Task to carry out → In your copy, include no images, and write out every entry below exactly as it stands.

The data →
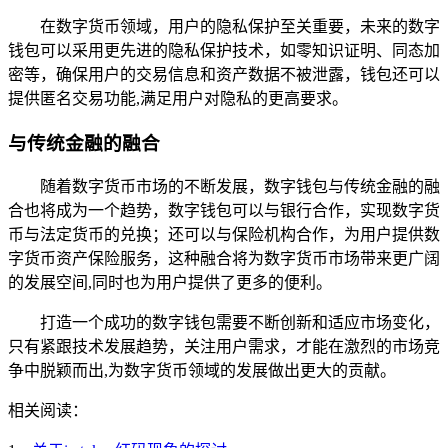
在数字货币领域，用户的隐私保护至关重要，未来的数字
钱包可以采用更先进的隐私保护技术，如零知识证明、同态加
密等，确保用户的交易信息和资产数据不被泄露，钱包还可以
提供匿名交易功能,满足用户对隐私的更高要求。
与传统金融的融合
随着数字货币市场的不断发展，数字钱包与传统金融的融
合也将成为一个趋势，数字钱包可以与银行合作，实现数字货
币与法定货币的兑换；还可以与保险机构合作，为用户提供数
字货币资产保险服务，这种融合将为数字货币市场带来更广阔
的发展空间,同时也为用户提供了更多的便利。
打造一个成功的数字钱包需要不断创新和适应市场变化，
只有紧跟技术发展趋势，关注用户需求，才能在激烈的市场竞
争中脱颖而出,为数字货币领域的发展做出更大的贡献。
相关阅读：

Written response →
在数字货币领域，用户的隐私保护至关重要，未来的数字
钱包可以采用更先进的隐私保护技术，如零知识证明、同态加
密等，确保用户的交易信息和资产数据不被泄露，钱包还可以
提供匿名交易功能,满足用户对隐私的更高要求。
与传统金融的融合
随着数字货币市场的不断发展，数字钱包与传统金融的融
合也将成为一个趋势，数字钱包可以与银行合作，实现数字货
币与法定货币的兑换；还可以与保险机构合作，为用户提供数
字货币资产保险服务，这种融合将为数字货币市场带来更广阔
的发展空间,同时也为用户提供了更多的便利。
打造一个成功的数字钱包需要不断创新和适应市场变化，
只有紧跟技术发展趋势，关注用户需求，才能在激烈的市场竞
争中脱颖而出,为数字货币领域的发展做出更大的贡献。
相关阅读：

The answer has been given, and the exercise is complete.